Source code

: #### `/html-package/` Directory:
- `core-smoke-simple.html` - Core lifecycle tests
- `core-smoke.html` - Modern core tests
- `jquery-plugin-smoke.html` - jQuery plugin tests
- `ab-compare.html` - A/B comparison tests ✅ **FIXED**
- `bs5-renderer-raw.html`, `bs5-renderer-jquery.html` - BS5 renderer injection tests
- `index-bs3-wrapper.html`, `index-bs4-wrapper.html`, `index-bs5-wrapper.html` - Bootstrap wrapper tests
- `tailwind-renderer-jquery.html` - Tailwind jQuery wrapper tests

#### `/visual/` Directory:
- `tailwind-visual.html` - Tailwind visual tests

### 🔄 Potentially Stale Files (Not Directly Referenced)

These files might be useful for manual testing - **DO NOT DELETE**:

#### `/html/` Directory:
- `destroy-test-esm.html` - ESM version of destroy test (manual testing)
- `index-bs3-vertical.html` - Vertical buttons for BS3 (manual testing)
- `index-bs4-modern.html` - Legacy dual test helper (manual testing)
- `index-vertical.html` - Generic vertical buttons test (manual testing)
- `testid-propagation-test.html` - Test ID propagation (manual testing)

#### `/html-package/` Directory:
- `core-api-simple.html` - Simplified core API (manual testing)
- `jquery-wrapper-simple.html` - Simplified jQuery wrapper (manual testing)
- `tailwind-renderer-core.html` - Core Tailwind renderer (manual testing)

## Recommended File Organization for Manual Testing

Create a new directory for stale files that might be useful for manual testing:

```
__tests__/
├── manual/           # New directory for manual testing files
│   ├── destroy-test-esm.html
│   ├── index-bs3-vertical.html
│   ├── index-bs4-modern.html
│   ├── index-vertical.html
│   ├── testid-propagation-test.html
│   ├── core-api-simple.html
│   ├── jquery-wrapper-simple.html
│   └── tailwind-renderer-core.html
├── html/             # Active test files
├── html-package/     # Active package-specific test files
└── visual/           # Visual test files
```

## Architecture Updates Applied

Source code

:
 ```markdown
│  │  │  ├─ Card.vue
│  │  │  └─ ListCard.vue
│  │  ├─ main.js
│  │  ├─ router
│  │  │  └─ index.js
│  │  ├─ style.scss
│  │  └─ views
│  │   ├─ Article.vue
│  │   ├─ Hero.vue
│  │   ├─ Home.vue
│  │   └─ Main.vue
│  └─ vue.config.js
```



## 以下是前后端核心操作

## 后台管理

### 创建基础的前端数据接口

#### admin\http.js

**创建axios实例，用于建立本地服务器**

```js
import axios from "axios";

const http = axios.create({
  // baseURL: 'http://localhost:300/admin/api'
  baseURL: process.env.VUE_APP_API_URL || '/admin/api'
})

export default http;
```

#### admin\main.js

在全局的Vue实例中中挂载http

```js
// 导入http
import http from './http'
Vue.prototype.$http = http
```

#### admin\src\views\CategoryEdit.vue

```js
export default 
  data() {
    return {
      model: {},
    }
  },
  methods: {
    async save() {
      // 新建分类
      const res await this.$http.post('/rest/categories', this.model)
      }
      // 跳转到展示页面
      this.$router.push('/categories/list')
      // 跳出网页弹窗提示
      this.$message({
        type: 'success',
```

- - - -

What is required:
Each line of the records with the word "core" in it is to be copied.

Answer:
- `core-smoke-simple.html` - Core lifecycle tests
- `core-smoke.html` - Modern core tests
- `core-api-simple.html` - Simplified core API (manual testing)
- `tailwind-renderer-core.html` - Core Tailwind renderer (manual testing)
│   ├── core-api-simple.html
│   └── tailwind-renderer-core.html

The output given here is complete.